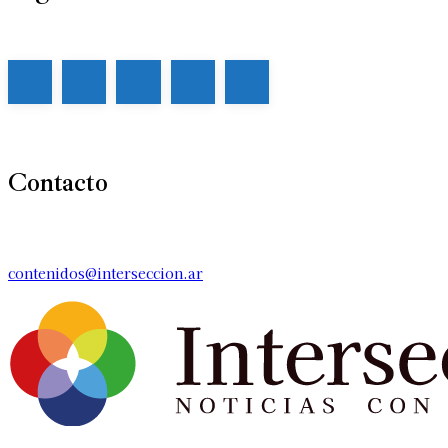
Contacto
contenidos@interseccion.ar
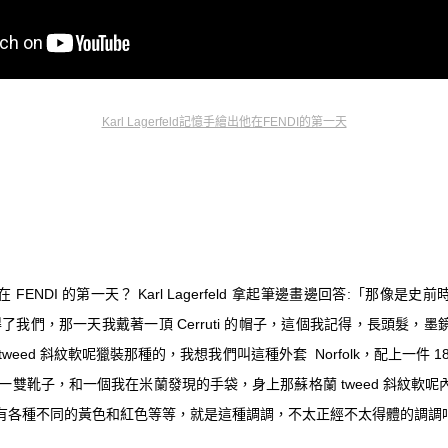
Karl Lagerfeld記憶手繪出他在FENDI的第一天
FENDI 的第一天？ Karl Lagerfeld 拿起筆邊畫邊回答:「那像是
得了我們，那一天我戴著一頂 Cerruti 的帽子，這個我記得，長頭髮，
weed 斜紋軟呢獵裝那種的，我想我們叫這種外套 Norfolk，配上一件 
腿裙褲，一雙靴子，和一個我在米蘭發現的手袋，身上那蘇格蘭 tweed 斜紋
有各種不同的黃色和紅色等等，就是這種調調，不太正經不太得體的調調吧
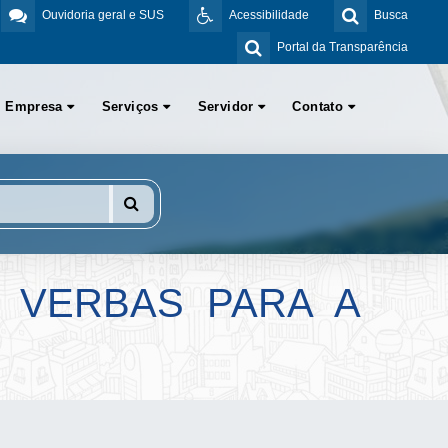
Ouvidoria geral e SUS
Acessibilidade
Busca
Portal da Transparência
Empresa
Serviços
Servidor
Contato
 VERBAS PARA A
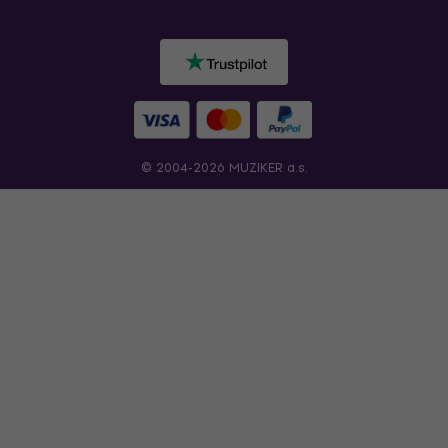
© 2004-2026 MUZIKER a.s.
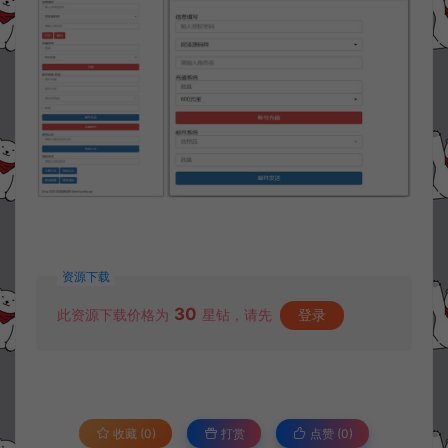
资源下载
30
此资源下载价格为
星钻，请先
登录
收藏 (0)
打赏
点赞 (
0
)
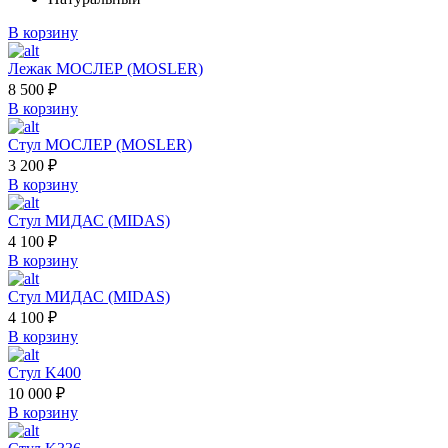
В корзину
Лежак МОСЛЕР (MOSLER)
8 500
₽
В корзину
Стул МОСЛЕР (MOSLER)
3 200
₽
В корзину
Стул МИДАС (MIDAS)
4 100
₽
В корзину
Стул МИДАС (MIDAS)
4 100
₽
В корзину
Стул K400
10 000
₽
В корзину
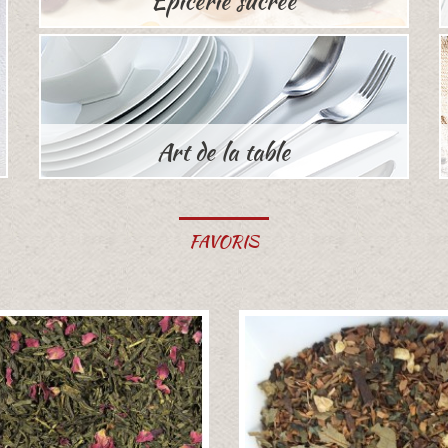
Epicerie sucrée
Art de la table
FAVORIS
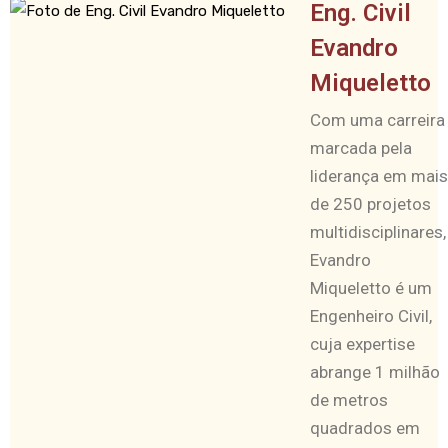
Eng. Civil
Evandro
Miqueletto
Com uma carreira
marcada pela
liderança em mais
de 250 projetos
multidisciplinares,
Evandro
Miqueletto é um
Engenheiro Civil,
cuja expertise
abrange 1 milhão
de metros
quadrados em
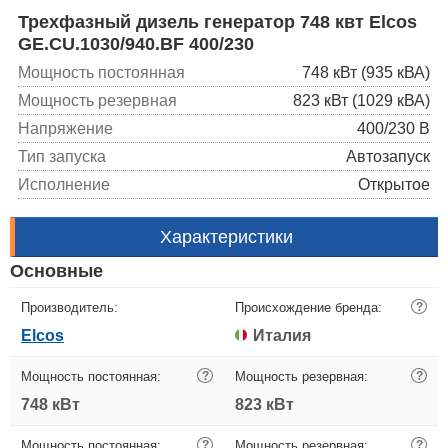
Трехфазный дизель генератор 748 квт Elcos
GE.CU.1030/940.BF 400/230
Мощность постоянная
748 кВт (935 кВА)
Мощность резервная
823 кВт (1029 кВА)
Напряжение
400/230 В
Тип запуска
Автозапуск
Исполнение
Открытое
Характеристики
Основные
Производитель:
Происхождение бренда:
?
Elcos
Италия
Мощность постоянная:
?
Мощность резервная:
?
748 кВт
823 кВт
Мощность постоянная:
?
Мощность резервная:
?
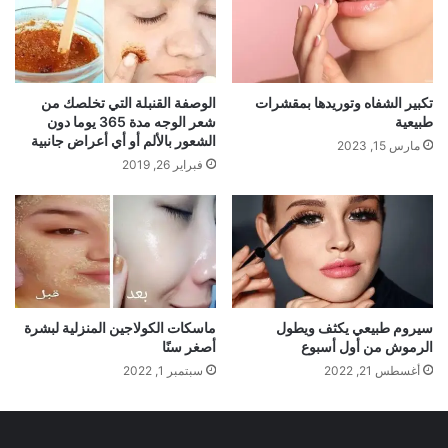
تكبير الشفاه وتوريدها بمقشرات
الوصفة القنبلة التي تخلصك من
طبيعية
شعر الوجه مدة 365 يوما دون
الشعور بالألم أو أي أعراض جانبية
مارس 15, 2023
فبراير 26, 2019
سيروم طبيعي يكثف ويطول
ماسكات الكولاجين المنزلية لبشرة
الرموش من أول أسبوع
أصغر سنًا
أغسطس 21, 2022
سبتمبر 1, 2022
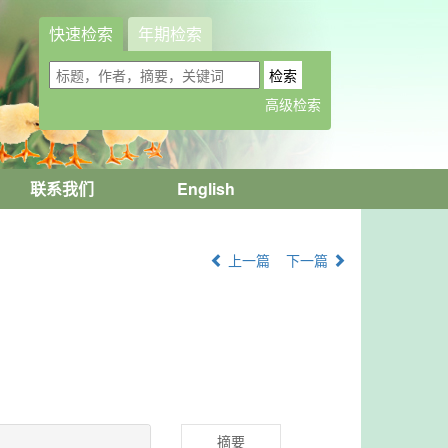
快速检索
年期检索
联系我们
English
上一篇
下一篇
摘要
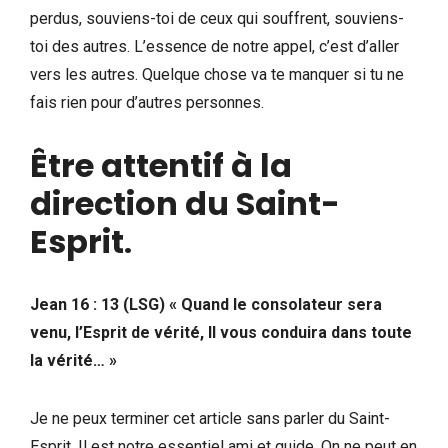
perdus, souviens-toi de ceux qui souffrent, souviens-
toi des autres. L’essence de notre appel, c’est d’aller
vers les autres. Quelque chose va te manquer si tu ne
fais rien pour d’autres personnes.
Être attentif à la
direction du Saint-
Esprit
.
Jean 16 : 13 (LSG) « Quand le consolateur sera
venu, l’Esprit de vérité, Il vous conduira dans toute
la vérité… »
Je ne peux terminer cet article sans parler du Saint-
Esprit. Il est notre essentiel ami et guide. On ne peut en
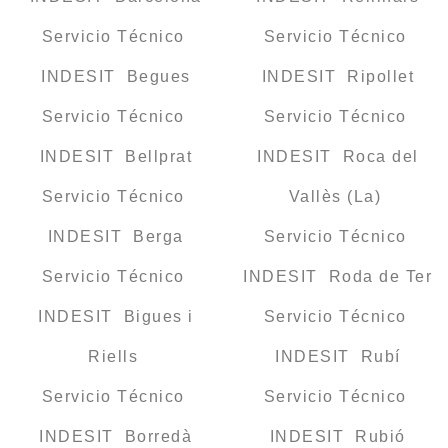
Servicio Técnico
Servicio Técnico
INDESIT Begues
INDESIT Ripollet
Servicio Técnico
Servicio Técnico
INDESIT Bellprat
INDESIT Roca del
Servicio Técnico
Vallès (La)
INDESIT Berga
Servicio Técnico
Servicio Técnico
INDESIT Roda de Ter
INDESIT Bigues i
Servicio Técnico
Riells
INDESIT Rubí
Servicio Técnico
Servicio Técnico
INDESIT Borredà
INDESIT Rubió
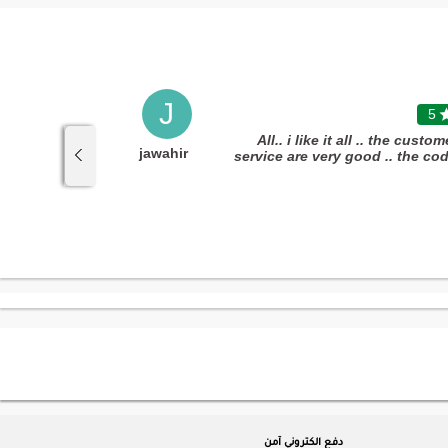
J
5

5
"All.. i like it all .. the custom
jawahir
service are very good .. the co
.. the flower are fresh .. the pri
.. the discount .. the chocolate
yummy ... all are excellent .. tha
دفع الكتروني آمن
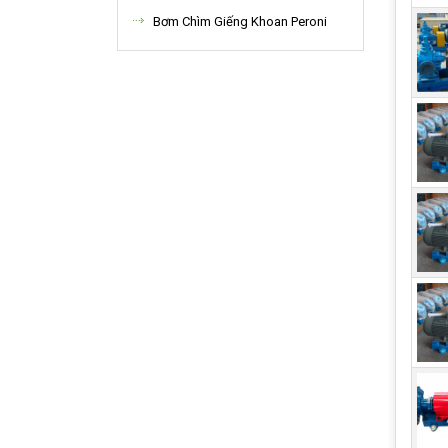
Bơm Chìm Giếng Khoan Peroni
BƠM
Dùng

------

## WHAT IS BEING ASKED
Could you reproduce, word for word, the text read from every one of the records above, leaving the pictures out of your answer?

## ANSWER BELOW
Contacto
contenidos@interseccion.ar
Karl Lagerfeld記憶手繪出他在FENDI的第一天
FENDI 的第一天？ Karl Lagerfeld 拿起筆邊畫邊回答:「那像是
得了我們，那一天我戴著一頂 Cerruti 的帽子，這個我記得，長頭髮，
weed 斜紋軟呢獵裝那種的，我想我們叫這種外套 Norfolk，配上一件 
腿裙褲，一雙靴子，和一個我在米蘭發現的手袋，身上那蘇格蘭 tweed 斜紋
有各種不同的黃色和紅色等等，就是這種調調，不太正經不太得體的調調吧
Ouvidoria geral e SUS
Acessibilidade
Busca
Portal da Transparência
Empresa
Serviços
Servidor
Contato
 VERBAS PARA A
© 2004-2026 MUZIKER a.s.
资源下载
30
此资源下载价格为
星钻，请先
登录
收藏 (0)
打赏
点赞 (
0
)
В корзину
Лежак МОСЛЕР (MOSLER)
8 500
₽
В корзину
Стул МОСЛЕР (MOSLER)
3 200
₽
В корзину
Стул МИДАС (MIDAS)
4 100
₽
В корзину
Стул МИДАС (MIDAS)
4 100
₽
В корзину
Стул K400
10 000
₽
В корзину
Epicerie sucrée
Art de la table
FAVORIS
Eng. Civil
Evandro
Miqueletto
Com uma carreira
marcada pela
liderança em mais
de 250 projetos
multidisciplinares,
Evandro
Miqueletto é um
Engenheiro Civil,
cuja expertise
abrange 1 milhão
de metros
quadrados em
Трехфазный дизель генератор 748 квт Elcos
GE.CU.1030/940.BF 400/230
Мощность постоянная
748 кВт (935 кВА)
Мощность резервная
823 кВт (1029 кВА)
Напряжение
400/230 В
Тип запуска
Автозапуск
Исполнение
Открытое
Характеристики
Основные
Производитель:
Происхождение бренда:
?
Elcos
Италия
Мощность постоянная:
?
Мощность резервная:
?
748 кВт
823 кВт
Мощность постоянная:
?
Мощность резервная:
?
تكبير الشفاه وتوريدها بمقشرات
الوصفة القنبلة التي تخلصك من
طبيعية
شعر الوجه مدة 365 يوما دون
الشعور بالألم أو أي أعراض جانبية
مارس 15, 2023
فبراير 26, 2019
سيروم طبيعي يكثف ويطول
ماسكات الكولاجين المنزلية لبشرة
الرموش من أول أسبوع
أصغر سنًا
أغسطس 21, 2022
سبتمبر 1, 2022
快速检索
年期检索
联系我们
English
上一篇
下一篇
摘要
perdus, souviens-toi de ceux qui souffrent, souviens-
toi des autres. L’essence de notre appel, c’est d’aller
vers les autres. Quelque chose va te manquer si tu ne
fais rien pour d’autres personnes.
Être attentif à la
direction du Saint-
Esprit
.
Jean 16 : 13 (LSG) « Quand le consolateur sera
venu, l’Esprit de vérité, Il vous conduira dans toute
la vérité… »
Je ne peux terminer cet article sans parler du Saint-
Esprit. Il est notre essentiel ami et guide. On ne peut en
Servicio Técnico
Servicio Técnico
INDESIT Begues
INDESIT Ripollet
Servicio Técnico
Servicio Técnico
INDESIT Bellprat
INDESIT Roca del
Servicio Técnico
Vallès (La)
INDESIT Berga
Servicio Técnico
Servicio Técnico
INDESIT Roda de Ter
INDESIT Bigues i
Servicio Técnico
Riells
INDESIT Rubí
Servicio Técnico
Servicio Técnico
INDESIT Borredà
INDESIT Rubió
J
5

5
"All.. i like it all .. the custom
jawahir
service are very good .. the co
.. the flower are fresh .. the pri
.. the discount .. the chocolate
yummy ... all are excellent .. tha
دفع الكتروني آمن
Bơm Chìm Giếng Khoan Peroni
BƠM
Dùng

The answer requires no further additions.